Esa luz de pantalla, alucinada por la urgencia, lo guiaba como la estrella errante había guiado a los pastorcitos de la fábula, y en su imaginación agitada se volvía luz pura, mirada perpetua y salvadora. La televisión, justamente, era el motivo de su urgencia: a las diez, a las diez en punto, no bien hubiera aparecido la señal que indicaba el final del Horario de Protección al Menor, y unos simpáticos muñequitos mandaran a los niños a dormir, al ritmo de una canción de cuna, empezaba un programa que no podía perderse. Desde hacía semanas lo venía esperando, y hoy mismo al salir a la calle lo había tenido muy presente, tanto que se dijo, no obstante que eran las nueve de la mañana, que salía a dar una vuelta, a tomar un poco de aire, y volvía pronto para estar preparado y no perderse ni un minuto del programa... Pero se había interpuesto la aventura con los franceses y ahora se veía en este lamentable apuro.
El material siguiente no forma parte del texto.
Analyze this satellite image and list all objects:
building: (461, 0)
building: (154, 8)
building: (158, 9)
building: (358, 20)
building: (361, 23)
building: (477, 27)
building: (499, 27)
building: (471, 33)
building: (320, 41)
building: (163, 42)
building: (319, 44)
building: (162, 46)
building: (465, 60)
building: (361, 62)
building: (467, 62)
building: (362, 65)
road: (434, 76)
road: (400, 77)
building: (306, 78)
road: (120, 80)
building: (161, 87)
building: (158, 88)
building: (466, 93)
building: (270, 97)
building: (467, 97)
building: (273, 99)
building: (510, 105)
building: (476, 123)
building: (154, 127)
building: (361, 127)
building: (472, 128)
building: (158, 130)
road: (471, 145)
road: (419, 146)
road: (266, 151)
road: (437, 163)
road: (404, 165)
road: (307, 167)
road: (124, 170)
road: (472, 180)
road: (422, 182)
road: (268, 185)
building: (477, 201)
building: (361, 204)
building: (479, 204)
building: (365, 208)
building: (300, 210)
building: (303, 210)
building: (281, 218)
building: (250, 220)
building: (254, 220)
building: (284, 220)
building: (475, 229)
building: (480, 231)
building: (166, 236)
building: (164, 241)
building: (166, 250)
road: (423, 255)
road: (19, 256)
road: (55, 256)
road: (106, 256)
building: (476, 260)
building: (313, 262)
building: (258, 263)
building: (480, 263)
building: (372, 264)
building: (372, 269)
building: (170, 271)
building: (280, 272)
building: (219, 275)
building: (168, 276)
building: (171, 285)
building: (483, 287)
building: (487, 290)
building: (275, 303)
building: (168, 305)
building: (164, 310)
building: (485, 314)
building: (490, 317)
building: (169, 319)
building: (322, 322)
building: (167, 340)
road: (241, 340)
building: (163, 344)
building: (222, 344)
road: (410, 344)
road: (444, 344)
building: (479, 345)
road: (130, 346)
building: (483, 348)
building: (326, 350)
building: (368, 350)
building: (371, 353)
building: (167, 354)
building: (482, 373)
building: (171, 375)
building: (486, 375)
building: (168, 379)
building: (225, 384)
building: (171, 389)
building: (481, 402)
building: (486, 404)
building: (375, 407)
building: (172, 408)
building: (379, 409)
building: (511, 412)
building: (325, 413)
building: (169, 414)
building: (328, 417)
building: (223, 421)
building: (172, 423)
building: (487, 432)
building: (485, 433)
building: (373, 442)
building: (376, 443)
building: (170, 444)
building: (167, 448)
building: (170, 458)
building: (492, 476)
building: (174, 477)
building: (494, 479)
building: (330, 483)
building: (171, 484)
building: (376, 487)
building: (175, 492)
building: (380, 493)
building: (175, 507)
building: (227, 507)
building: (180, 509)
No podía creer su mala suerte, pero debía creer porque la culpa era suya: se había dejado llevar por la imprudencia, por la improvisación.
En fin. No había que llorar por la leche derramada. No se demoró en lamentos ni dejó que las recriminaciones lo paralizaran. Ya iba por el bosque, meneando sus piernecitas con frenesí, por la línea que esperaba que fuera la más recta. Sabía que “un camino de mil leguas empieza con un paso”, y daba todos los pasos que podía. Esquivaba los árboles, atravesaba los arbustos, buscaba un punto de apoyo firme en las raíces que asomaban de la tierra para impulsarse, adelante, siempre adelante. Los tropiezos lo hacían saltar, y a veces rodaba, pero nada lo detenía. Su idea fija era llegar, llegar a tiempo.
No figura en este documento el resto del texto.